§ PAGE TEXT:
● ● ●
Thin metal stems hold up a tree canopy of spacey translucent petals. They appear like dainty Victorian parasols or perhaps dandelions on the verge of being puffed, puffed away.
This is the new MPavilion. It is a hot Melbourne night when the design, by Stirling Prize-winning architect Amanda Levete, is unveiled in a black sky. As darlings of the art world mill around Queen Victoria Gardens (one sports a shiny silver jumpsuit like a slick second skin) the director of London’s V&A Museum, Martin Roth, addresses the crowd.
Levete, Roth declares, is akin to the buildings she creates. Like them she is ‘demanding, she’s elegant, she’s stylish – she’s beautiful. Very beautiful,’ he asserts mischievously. ‘She’s rock solid… Don’t argue with her, she’s very strong.’
The next day I meet Levete in her hotel room, wondering how much is true.
● ● ●
§ SUPPLIED DATA:
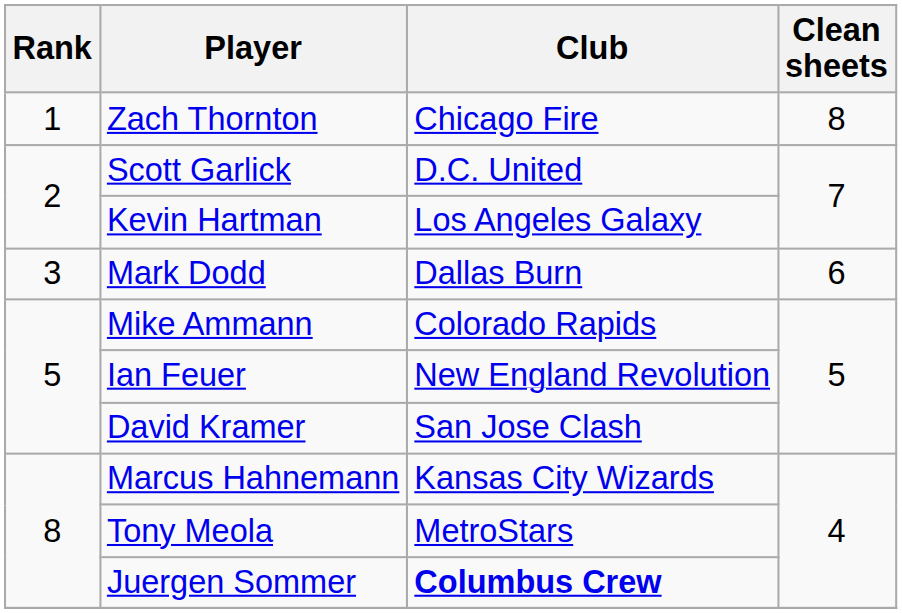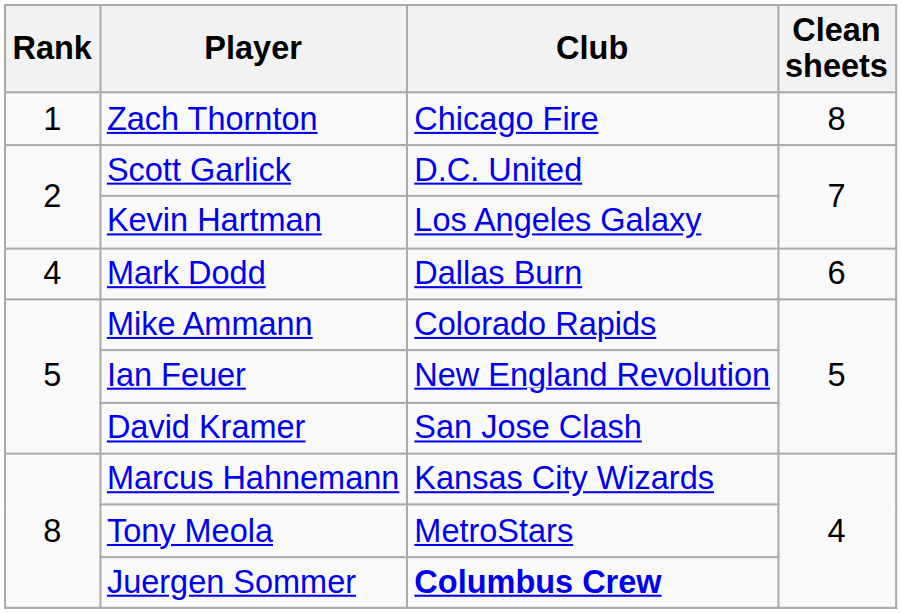Mark Dodd | Rank: 3 -> 4
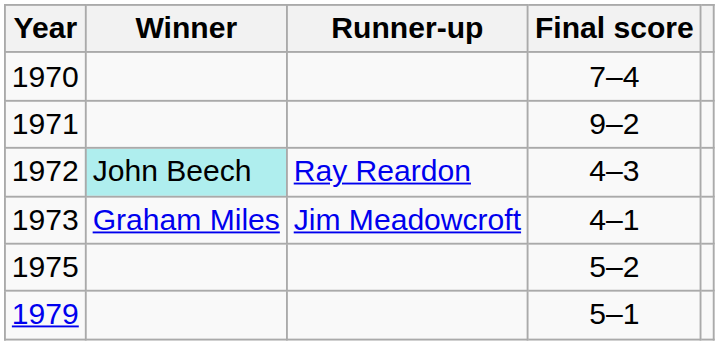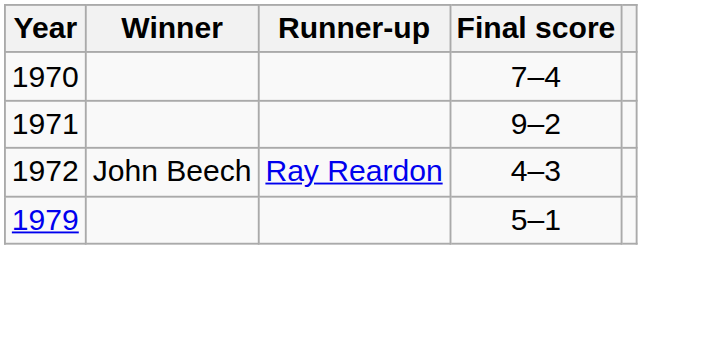1972 | Winner: paleturquoise background -> no background
- row: 1973 | Graham Miles | Jim Meadowcroft | 4–1
- row: 1975 | 5–2
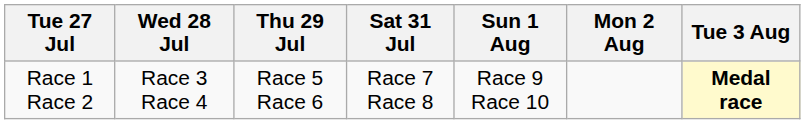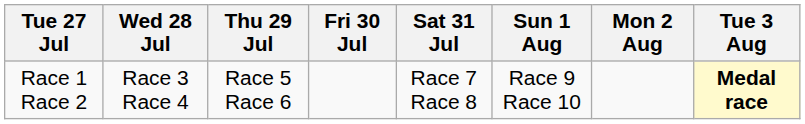+ column: Fri 30 Jul
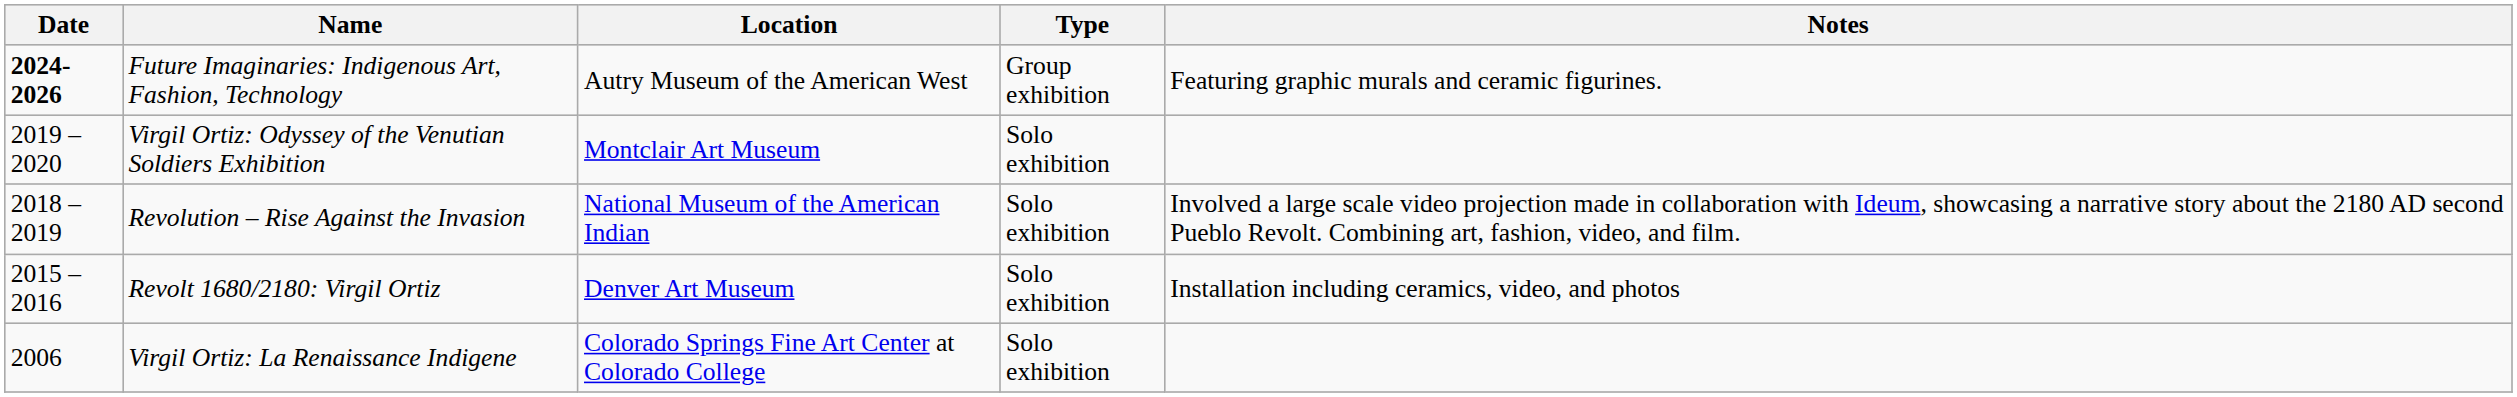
● ● ●
§ CHALLENGE 1: Translate into Spanish this sentence from the MPavilion article: "This is the new MPavilion."
§ CHALLENGE 2: Rewrite the lines of all the entries with "row" replaced by "line" and nothing else changed, leaving out the pictures.

§ CORRECT RESPONSE 1: Este es el nuevo MPavilion.

§ CORRECT RESPONSE 2:
Mark Dodd | Rank: 3 -> 4
1972 | Winner: paleturquoise background -> no background
- line: 1973 | Graham Miles | Jim Meadowcroft | 4–1
- line: 1975 | 5–2
+ column: Fri 30 Jul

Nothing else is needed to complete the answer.